# hydraulic driven Snapper 36" snowblower



## hosshunter (Jan 16, 2011)

I built this hydraulic driven Snapper 36" snowblower to fit my John Deere 212. High torque motor (1062 rpm) and 6 gpm pump. 5 gallon hydraulic oil tank, 18 volt direct wired drill for chute rotation, linear actuator for chute elevation (added after photos). Will go thru the pile at the end of the driveway left by the snowplow with ease. Working on a 42" blower for my John Deere 216 right now


----------



## BOSMECH (Dec 16, 2010)

Man what a snow destroyer you got there.


----------



## bwdbrn1 (Nov 24, 2010)

I agree, but in your pictures it's all dressed up and no where to go. Looks like you were smart and got things ready ahead of time. I'm guessing you've gotten some snow since those pictures were taken.


----------



## hosshunter (Jan 16, 2011)

I had plenty of snow to play with. Blower is dialed in and running great. I just got in from wideing the snow piles left by the snowplows at the end of the driveway and sidewalks. I was going thru snow that was piled 1 to 2 feet higher then the blower and it never clogged or stopped. It almost seems to like this piled snow more then fresh snow.

### EXERCISES TO COMPLETE
A. Summarize the snowblower thread in two sentences.
B. Update the snowblower thread from "I built this" up to and including "you got there.", replacing "driveway" with "lane".
C. Write the next part of the snowblower thread, beginning after its final post.

Source data:
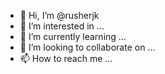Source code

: - 👋 Hi, I’m @rusherjk
- 👀 I’m interested in ...
- 🌱 I’m currently learning ...
- 💞️ I’m looking to collaborate on ...
- 📫 How to reach me ...

<!---
rusherjk/rusherjk is a ✨ special ✨ repository because its `README.md` (this file) appears on your GitHub profile.
You can click the Preview link to take a look at your changes.
--->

### RESPONSES TO THE EXERCISE
A. A forum member describes a hydraulic driven Snapper 36" snowblower built to fit a John Deere 212, with a high torque motor, a 6 gpm pump, a 5 gallon hydraulic oil tank, a direct wired drill for chute rotation and a linear actuator for chute elevation. Other posters praise the machine, and the builder later reports that it runs great and went through snow piled 1 to 2 feet higher than the blower without clogging or stopping.

B.
I built this hydraulic driven Snapper 36" snowblower to fit my John Deere 212. High torque motor (1062 rpm) and 6 gpm pump. 5 gallon hydraulic oil tank, 18 volt direct wired drill for chute rotation, linear actuator for chute elevation (added after photos). Will go thru the pile at the end of the lane left by the snowplow with ease. Working on a 42" blower for my John Deere 216 right now


----------



## BOSMECH (Dec 16, 2010)

Man what a snow destroyer you got there.

C.
I just got a 42" MTD snowblower that I am thinking about converting to hydraulic drive for my John Deere 216.


----------



## BOSMECH (Dec 16, 2010)

What a beast you have made, I bet it was a blast and the wife could not get you off of it.


----------



## gecko991 (Jan 7, 2012)

I like that idea. I also have a beefy JD 317 setup for pushing snow that I may consider a blower for.


----------



## HCBPH (Mar 8, 2011)

*Hydraulic blower*

Now that's an impressive shop built machine. Sounds like a great solution and being it's hydraulic, does that mean you can reverse it if need be?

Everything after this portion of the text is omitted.